I was one of those Mac greybeards (though I lost the Classic fetish, natch; I don’t enjoy spectacular crashes) whose formative word processing time was spent using Microsoft Word 3.1, maybe the best Mac word processor ever made. Mac Word has gone the usual MS application route of feature bloat, making the easy excruciating, and Total World Format Domination (including what appears to be the deliberate trashing of backwards compat in the newest Windows versions; is this actually true?)

So I was an early convert to Nisus Writer, which in its Classic versions offered some heady geek-level features (Perl for macros! Regexp!) but still could just straight-up open up a vein. I’ve followed them over to Express and now Pro, but there is one goddamn feature that’s keeping me from ditching the Big Bankcode Font W for good.

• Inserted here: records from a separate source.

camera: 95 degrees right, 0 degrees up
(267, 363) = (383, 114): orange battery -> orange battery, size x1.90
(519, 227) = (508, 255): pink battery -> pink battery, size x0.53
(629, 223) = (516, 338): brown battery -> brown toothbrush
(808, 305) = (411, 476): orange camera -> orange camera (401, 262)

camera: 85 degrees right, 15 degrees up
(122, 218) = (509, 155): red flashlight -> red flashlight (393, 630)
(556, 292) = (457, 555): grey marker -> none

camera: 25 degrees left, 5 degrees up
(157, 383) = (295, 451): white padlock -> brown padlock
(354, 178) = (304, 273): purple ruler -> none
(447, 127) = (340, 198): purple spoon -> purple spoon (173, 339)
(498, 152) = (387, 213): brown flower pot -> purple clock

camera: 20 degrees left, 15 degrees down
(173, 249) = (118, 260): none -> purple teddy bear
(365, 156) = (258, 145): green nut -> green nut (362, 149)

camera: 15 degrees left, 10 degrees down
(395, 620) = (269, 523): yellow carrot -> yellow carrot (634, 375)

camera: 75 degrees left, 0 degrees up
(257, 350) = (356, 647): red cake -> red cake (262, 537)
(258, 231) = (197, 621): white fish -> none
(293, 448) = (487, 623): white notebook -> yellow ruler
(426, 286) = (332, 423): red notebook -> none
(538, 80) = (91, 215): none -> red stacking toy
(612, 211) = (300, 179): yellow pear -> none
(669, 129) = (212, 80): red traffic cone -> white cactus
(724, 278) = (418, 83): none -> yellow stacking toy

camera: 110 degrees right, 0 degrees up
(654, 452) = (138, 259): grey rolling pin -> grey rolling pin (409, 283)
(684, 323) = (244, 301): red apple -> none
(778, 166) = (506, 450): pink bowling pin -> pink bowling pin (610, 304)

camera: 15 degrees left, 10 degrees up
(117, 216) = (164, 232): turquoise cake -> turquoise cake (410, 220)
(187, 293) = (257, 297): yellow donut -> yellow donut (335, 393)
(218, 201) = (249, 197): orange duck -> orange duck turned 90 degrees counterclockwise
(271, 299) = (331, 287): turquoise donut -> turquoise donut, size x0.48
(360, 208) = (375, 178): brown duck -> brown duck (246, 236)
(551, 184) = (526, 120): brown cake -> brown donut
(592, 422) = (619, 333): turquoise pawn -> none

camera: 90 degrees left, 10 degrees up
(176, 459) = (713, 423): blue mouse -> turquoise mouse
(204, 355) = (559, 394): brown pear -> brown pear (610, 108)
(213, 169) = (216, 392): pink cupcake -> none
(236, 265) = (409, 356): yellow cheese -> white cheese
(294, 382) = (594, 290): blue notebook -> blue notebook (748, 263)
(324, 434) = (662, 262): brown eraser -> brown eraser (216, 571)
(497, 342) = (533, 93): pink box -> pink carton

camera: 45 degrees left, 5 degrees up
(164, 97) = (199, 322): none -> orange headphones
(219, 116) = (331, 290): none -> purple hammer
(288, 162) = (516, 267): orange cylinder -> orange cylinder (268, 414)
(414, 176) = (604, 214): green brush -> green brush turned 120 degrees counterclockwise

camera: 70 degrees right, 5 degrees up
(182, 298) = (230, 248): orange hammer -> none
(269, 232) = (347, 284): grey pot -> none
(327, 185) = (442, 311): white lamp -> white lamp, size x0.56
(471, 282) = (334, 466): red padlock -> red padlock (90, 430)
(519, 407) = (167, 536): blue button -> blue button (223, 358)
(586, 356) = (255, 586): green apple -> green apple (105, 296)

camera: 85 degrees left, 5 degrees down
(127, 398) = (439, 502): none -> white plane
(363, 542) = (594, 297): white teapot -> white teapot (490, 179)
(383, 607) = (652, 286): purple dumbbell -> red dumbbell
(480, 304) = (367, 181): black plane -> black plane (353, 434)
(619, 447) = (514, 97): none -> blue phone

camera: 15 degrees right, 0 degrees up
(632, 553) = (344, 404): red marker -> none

That is Track Changes. I desperately need Track Changes. We collaborate the living hell out of a document here at MPOW, and that means we TRACK CHANGES. To within an inch of a file’s life.

Nisus has been promising this feature, or least acknowledging the lack thereof, for a good couple years now at least, by my reading of their support forums. I’d like to see it move up on their priority list. I don’t want to have to buy YET ANOTHER Mac wp. Mellel didn’t do it for me, NeoOffice does some nice stuff but is heir to the death by a million small cuts that is OpenOffice on the Mac, and I don’t want to spend my sucker early adopter iPhone Apple Store credit for iWork (or is it iHardlyWorking?) Come on, Nisus, move it up.